雑草管理に関連するさまざまな事柄について

2.雑草の制御方法

次に機械による制御方法です。

トラクターによる耕耘方法には、ロータリー耕、チゼル耕、プラウ耕があります。ロータリー耕は高速回転する刃で土壌を細かく破砕する撹拌耕とも呼ばれ、作物を播種する前に畑全面で行われる他にも、作物が生育している畝と畝の間の中耕除草にも使われます。

雑草はロータリー耕で一時的に無くなりますが、土壌が撹乱されるために、むしろ埋土種子の出芽が促進されることもあります。また、地下茎や根茎などの栄養繁殖器官がロータリー耕で断片化されることにより、多年生雑草が増殖することもあります。

チゼル耕とは、土壌の排水性を改善するために先端が(たがね)状の爪で土壌を引っ掻いて溝をつける耕耘方法で、重粘土質土壌を除きあまり一般的ではありません。

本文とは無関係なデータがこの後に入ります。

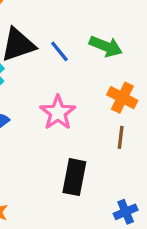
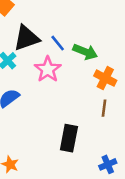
green arrow: (106, 46) -> (85, 52), moved
pink star: (58, 113) -> (48, 69), moved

プラウ耕は反転(はんてん)(こう)とも呼ばれ、撥土板と呼ばれるスプーン状の鉄製の板で土壌を天地返しする耕耘方法です。稲刈りが終わった晩秋に、プラウ耕を水田にかけることにより、土壌深くに形成されたクログワイの塊茎が土壌表面に持ち上げられ、その後の冬の寒さと乾燥に当たって枯死します。

プラウによる秋耕は除草剤でも枯れない多年生雑草の防除に有効ですが、大型のプラウは数トンにもなりトラクターへの脱着作業が面倒なために、今ではほとんど使われなくなっています。

機械除草の中で最も広く使われているのが農道、水路際、畦畔、法面などで行われている刈り払い機による除草です。地下に繁殖器官を有する多年生雑草は刈り取っても再生しますが、逆に刈り払い機は雑草を完全に枯殺させないことから法面の雑草管理に向いている方法かも知れません。

高速回転する刃がむき出しになって非常に危険なことや高齢者や女性には重すぎるなどの課題があります。ちなみに消費者庁の報告によれば、二〇〇九年から二〇一七年の九年間において一四〇件もの刈り払い機による事故が報告されています。

物理的な制御方法もあります。植物は太陽エネルギーを化学エネルギーに変換し、そのエネルギーが各種の生命維持活動に使われていることから、太陽光が遮断されると植物は枯死します。この遮光による除草がマルチと呼ばれる方法です。

かつては稲藁がマルチ材料として一般的に使われていましたが、近年は稲藁を現場で細断、処分するコンバインが普及したために入手しづらくなり、その代替として不織布で作られた防草シートが使われるようになっています。防草シートは主に道路で使われていますが、紫外線による劣化や継ぎ目から発生する雑草が問題になっています。